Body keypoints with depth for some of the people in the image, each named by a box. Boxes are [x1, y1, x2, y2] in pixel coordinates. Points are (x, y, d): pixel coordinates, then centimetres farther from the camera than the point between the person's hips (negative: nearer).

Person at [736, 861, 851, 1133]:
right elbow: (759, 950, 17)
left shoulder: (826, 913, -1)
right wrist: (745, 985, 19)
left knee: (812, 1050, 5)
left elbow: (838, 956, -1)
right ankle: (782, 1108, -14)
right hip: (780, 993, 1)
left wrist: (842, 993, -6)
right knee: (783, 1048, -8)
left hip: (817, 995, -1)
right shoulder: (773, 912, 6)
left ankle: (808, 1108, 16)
⁂
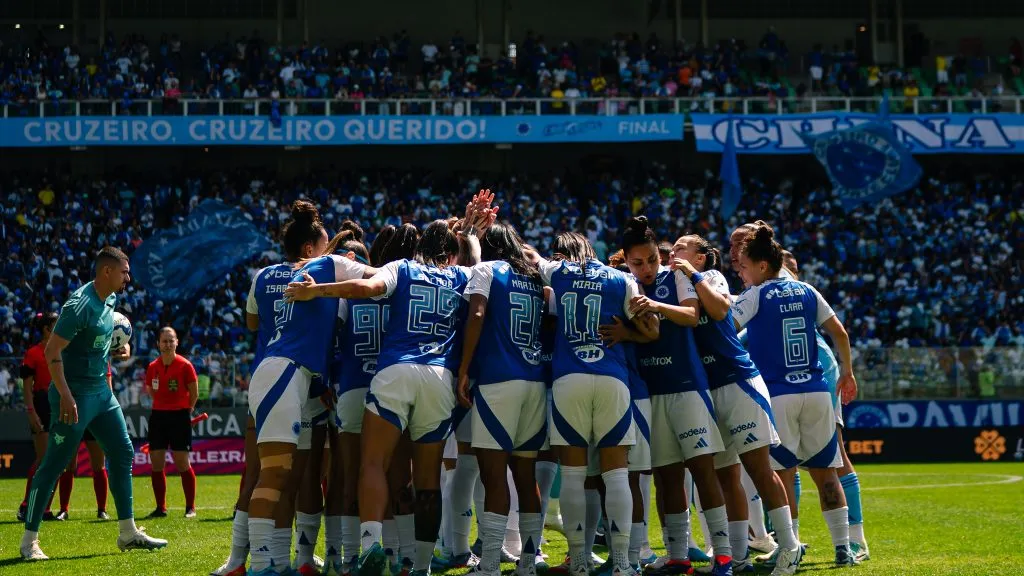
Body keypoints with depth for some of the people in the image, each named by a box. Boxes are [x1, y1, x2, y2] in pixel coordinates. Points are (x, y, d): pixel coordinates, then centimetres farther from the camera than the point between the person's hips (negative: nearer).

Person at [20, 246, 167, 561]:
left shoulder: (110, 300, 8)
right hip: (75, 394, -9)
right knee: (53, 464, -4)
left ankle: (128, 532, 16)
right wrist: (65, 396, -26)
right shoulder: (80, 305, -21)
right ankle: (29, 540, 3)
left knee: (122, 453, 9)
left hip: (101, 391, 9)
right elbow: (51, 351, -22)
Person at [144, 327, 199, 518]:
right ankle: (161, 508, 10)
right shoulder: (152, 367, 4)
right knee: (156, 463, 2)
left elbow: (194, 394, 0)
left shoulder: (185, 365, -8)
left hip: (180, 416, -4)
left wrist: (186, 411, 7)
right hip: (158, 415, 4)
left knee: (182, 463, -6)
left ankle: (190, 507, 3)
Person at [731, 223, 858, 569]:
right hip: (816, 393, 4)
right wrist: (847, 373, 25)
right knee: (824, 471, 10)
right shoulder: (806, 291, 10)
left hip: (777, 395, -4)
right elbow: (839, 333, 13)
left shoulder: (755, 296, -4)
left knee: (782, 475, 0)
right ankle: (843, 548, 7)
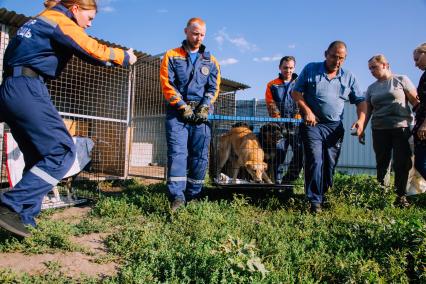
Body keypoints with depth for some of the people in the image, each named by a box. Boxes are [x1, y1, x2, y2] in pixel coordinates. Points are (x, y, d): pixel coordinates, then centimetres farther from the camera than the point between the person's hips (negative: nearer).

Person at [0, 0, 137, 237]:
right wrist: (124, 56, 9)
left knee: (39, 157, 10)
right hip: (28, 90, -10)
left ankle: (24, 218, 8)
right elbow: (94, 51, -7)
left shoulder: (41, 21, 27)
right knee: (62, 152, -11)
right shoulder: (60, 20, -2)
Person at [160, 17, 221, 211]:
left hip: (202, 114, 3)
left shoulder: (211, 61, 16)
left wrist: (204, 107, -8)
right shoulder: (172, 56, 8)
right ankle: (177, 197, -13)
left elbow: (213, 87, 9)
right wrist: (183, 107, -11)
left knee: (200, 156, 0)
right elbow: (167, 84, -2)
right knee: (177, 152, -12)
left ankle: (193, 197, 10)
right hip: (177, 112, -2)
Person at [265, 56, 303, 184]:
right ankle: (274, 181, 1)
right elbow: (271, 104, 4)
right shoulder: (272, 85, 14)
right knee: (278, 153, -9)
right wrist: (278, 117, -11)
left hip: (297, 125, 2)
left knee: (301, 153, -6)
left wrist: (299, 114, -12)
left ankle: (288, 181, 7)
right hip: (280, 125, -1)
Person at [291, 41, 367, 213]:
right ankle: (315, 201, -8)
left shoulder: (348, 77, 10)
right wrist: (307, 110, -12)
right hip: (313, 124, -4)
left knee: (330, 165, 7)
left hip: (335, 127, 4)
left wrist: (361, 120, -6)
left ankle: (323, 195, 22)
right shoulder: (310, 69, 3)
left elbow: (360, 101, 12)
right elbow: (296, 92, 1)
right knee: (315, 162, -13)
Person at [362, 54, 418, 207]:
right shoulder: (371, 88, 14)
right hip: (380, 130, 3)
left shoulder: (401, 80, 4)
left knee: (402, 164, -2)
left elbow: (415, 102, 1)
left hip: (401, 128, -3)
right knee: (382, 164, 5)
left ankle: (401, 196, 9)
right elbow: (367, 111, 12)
⁂
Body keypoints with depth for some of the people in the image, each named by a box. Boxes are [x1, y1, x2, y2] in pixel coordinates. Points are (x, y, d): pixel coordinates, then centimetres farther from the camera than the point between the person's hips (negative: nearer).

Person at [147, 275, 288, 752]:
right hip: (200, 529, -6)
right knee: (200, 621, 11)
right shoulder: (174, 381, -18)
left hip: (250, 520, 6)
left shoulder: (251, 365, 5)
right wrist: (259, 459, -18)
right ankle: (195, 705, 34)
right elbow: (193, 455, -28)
⁂
Exercise directions:
All that belongs in your answer is the stretch of entries above from the line with "right knee: (315, 162, -13)" through the line with "right elbow: (367, 111, 12)", printed exactly.

Exercise output:
right knee: (315, 162, -13)
Person at [362, 54, 418, 207]:
right shoulder: (371, 88, 14)
right hip: (380, 130, 3)
left shoulder: (401, 80, 4)
left knee: (402, 164, -2)
left elbow: (415, 102, 1)
left hip: (401, 128, -3)
right knee: (382, 164, 5)
left ankle: (401, 196, 9)
right elbow: (367, 111, 12)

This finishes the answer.